Según FortiGuard Labs, Colombia concentra el 8 % de los incidentes cibernéticos registrados en América Latina, ubicándose como el tercer país más afectado de la región. Además del impacto económico, un ciberataque puede comprometer información sensible, interrumpir servicios esenciales y afectar la confianza de usuarios, clientes y comunidades.
Uno de los aspectos que más preocupa a los expertos es el uso de la inteligencia artificial por parte de los ciberdelincuentes para desarrollar ataques más rápidos, automatizados y difíciles de detectar. Esta realidad exige que organizaciones públicas, privadas y académicas fortalezcan sus estrategias de protección y prevención.
Para la comunidad universitaria, la ciberseguridad no es un tema exclusivo de especialistas en tecnología. Estudiantes, docentes, investigadores y colaboradores hacen parte de un ecosistema digital que diariamente comparte información, utiliza plataformas virtuales, realiza trámites en línea y desarrolla proyectos de investigación. Por ello, adoptar buenas prácticas digitales es una responsabilidad compartida.

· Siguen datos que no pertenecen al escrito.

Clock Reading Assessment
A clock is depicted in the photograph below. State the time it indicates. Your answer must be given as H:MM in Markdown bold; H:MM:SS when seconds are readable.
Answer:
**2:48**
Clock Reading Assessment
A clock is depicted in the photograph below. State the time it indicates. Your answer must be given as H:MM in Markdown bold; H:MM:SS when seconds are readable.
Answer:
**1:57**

Entre las principales recomendaciones de los expertos se encuentran el uso de contraseñas robustas y diferentes para cada servicio, la activación de la autenticación en dos pasos, la actualización permanente de dispositivos y aplicaciones, la verificación de enlaces y correos electrónicos antes de abrirlos y la realización de copias de seguridad de la información más importante.

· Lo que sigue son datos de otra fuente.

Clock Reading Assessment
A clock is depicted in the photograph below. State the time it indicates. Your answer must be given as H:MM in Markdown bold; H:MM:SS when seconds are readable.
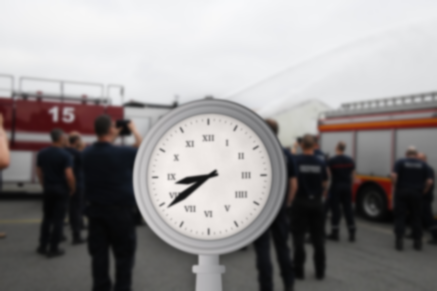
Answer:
**8:39**
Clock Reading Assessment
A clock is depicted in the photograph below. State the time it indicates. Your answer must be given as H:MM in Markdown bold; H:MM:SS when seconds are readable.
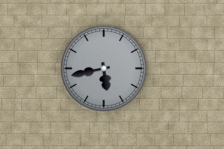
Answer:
**5:43**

Asimismo, las organizaciones deben implementar estrategias de protección por capas, monitorear permanentemente sus sistemas, identificar vulnerabilidades y promover procesos de formación que permitan reconocer posibles amenazas antes de que se conviertan en incidentes de seguridad.

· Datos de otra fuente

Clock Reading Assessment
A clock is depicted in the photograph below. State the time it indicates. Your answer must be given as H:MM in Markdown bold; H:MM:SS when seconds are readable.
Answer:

Desde la Universidad Santo Tomás Seccional Tunja, la promoción de una cultura de la innovación, el uso responsable de las tecnologías y la apropiación de competencias digitales hacen parte del compromiso institucional con la formación integral. En este contexto, fortalecer la ciberseguridad significa proteger no solo los datos, sino también el conocimiento, la investigación y los procesos académicos que contribuyen al desarrollo de la sociedad.
La seguridad digital comienza con pequeñas acciones cotidianas. Informarse, prevenir y actuar de manera responsable son pasos fundamentales para construir entornos digitales más seguros para toda la comunidad.